Chuvas em SP, alta umidade e greening reduzem qualidade da laranja, aumentam perdas na indústria e pressionam preço da fruta e do suco para o consumidor

As recentes chuvas em SP e a alta umidade têm reduzido a qualidade da laranja colhida no interior paulista, com impacto direto nos preços pagos ao consumidor.

Perdas nas lavouras e queda do padrão da fruta enviadas à indústria estão entre os fatores que esfriaram o mercado em janeiro, segundo produtores e instituições técnicas.

As informações sobre efeitos climáticos e doenças na citricultura foram reunidas por levantamentos e análises divulgadas nas últimas semanas, conforme informação divulgada pelo g1

Como a umidade e fungos afetam a laranja

Segundo o Cepea, em Piracicaba (SP), a umidade excessiva causa podridões e fungos nos pomares. Parte da produção à indústria se perde ou chega ao mercado com padrão inferior.

Essa perda de qualidade se traduz em maior rejeição na triagem para suco e em frutas de menor valor para comercialização em fresco, reduzindo a oferta de lotes bem classificados.

Greening em Limeira e os números que preocupam

Levantamento do Fundo de Defesa da Citricultura, Fundecitrus, aponta que a região de Limeira (SP) é a mais afetada pelo greening no cinturão citrícola de São Paulo e Minas Gerais em 2024.

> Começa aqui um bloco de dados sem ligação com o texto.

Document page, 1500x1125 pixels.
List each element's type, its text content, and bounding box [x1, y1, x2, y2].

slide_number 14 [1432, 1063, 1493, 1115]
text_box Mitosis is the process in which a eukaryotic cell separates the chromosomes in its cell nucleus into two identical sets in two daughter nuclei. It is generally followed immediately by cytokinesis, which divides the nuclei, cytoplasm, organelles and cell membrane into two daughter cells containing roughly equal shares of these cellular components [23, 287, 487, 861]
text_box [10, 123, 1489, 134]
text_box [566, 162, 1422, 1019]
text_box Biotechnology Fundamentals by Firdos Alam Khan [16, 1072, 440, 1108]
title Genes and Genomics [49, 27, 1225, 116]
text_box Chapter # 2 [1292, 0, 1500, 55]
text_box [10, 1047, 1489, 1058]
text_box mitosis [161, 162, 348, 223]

A liderança no ranking segue tendência de anos anteriores, e, em relação a 2023, a incidência da doença na região passou de 73,87% para 79,38%, segundo o Fundecitrus.

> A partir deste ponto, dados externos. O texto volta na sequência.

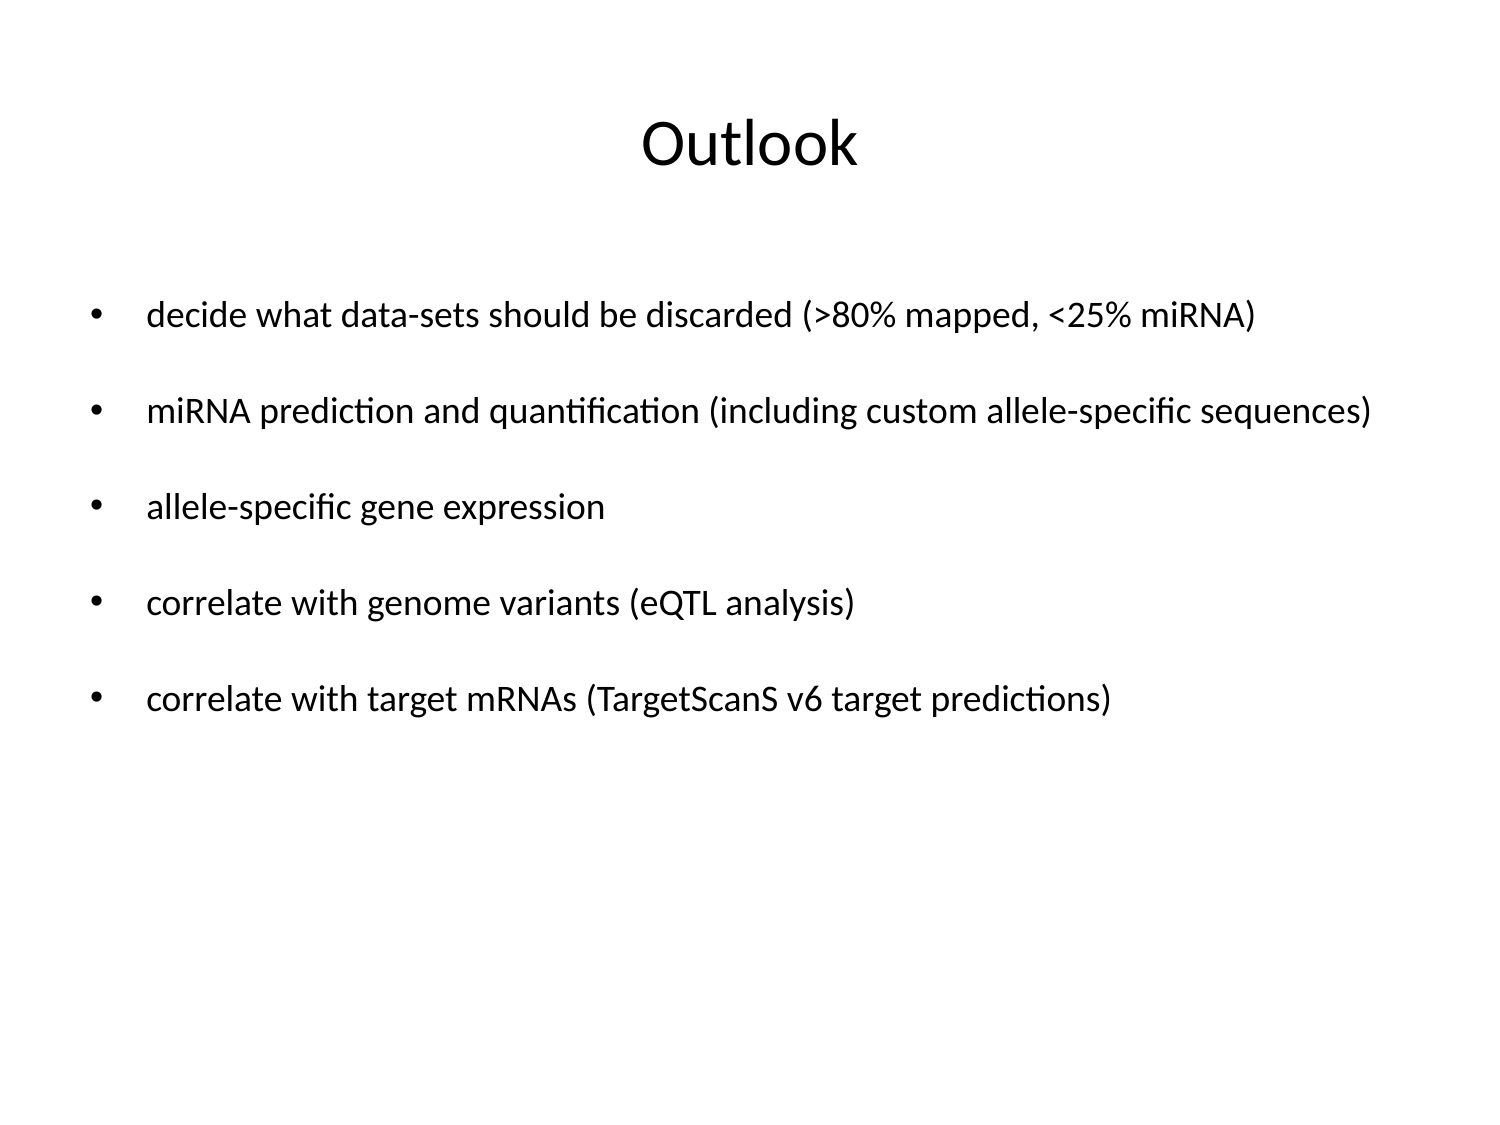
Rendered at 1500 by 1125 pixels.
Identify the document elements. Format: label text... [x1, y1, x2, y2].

title Outlook [75, 45, 1425, 233]
list decide what data-sets should be discarded (>80% mapped, <25% miRNA) miRNA prediction and quantification (including custom allele-specific sequences) allele-specific gene expression correlate with genome variants (eQTL analysis) correlate with target mRNAs (TargetScanS v6 target predictions) [75, 235, 1425, 799]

O Fundo é mantido por citricultores e indústrias de suco do estado, e seus dados mostram que a combinação de enfermidade e condições climáticas aumenta o risco de redução da produção comercializável.

Efeito nos preços, indústria e consumidor

Os prejuízos nos pomares, somados às altas temperaturas, têm impacto nos preços da fruta e do suco vendidos ao consumidor, conforme avaliação de especialistas citados nos levantamentos.

Relatos apontam que parte da safra destinada à indústria se perde, e lotes que chegam à fábrica com padrão inferior elevam custos de processamento e reduzem eficiência.

Também há sinais de movimento atípico no comércio, com importação de laranja em ritmo recorde em pico de safra, enquanto exportações de suco seguem mais lentas, o que pressiona ainda mais o mercado doméstico.

O que esperar nas próximas safras

Produtores e indústrias devem intensificar monitoramento fitossanitário e medidas de manejo para mitigar perdas por podridão, fungos e greening, e reduzir efeito sobre preço final.

Para o consumidor, a expectativa é de preços mais altos no curto prazo, até que a qualidade e a oferta se estabilizem, e até que ações de controle da doença mostrem resultado nas lavouras.

Especialistas recomendam atenção ao desenvolvimento climático e à divulgação de novos levantamentos, para acompanhar a evolução da produção de laranja em regiões afetadas pelas chuvas em SP e pelo greening.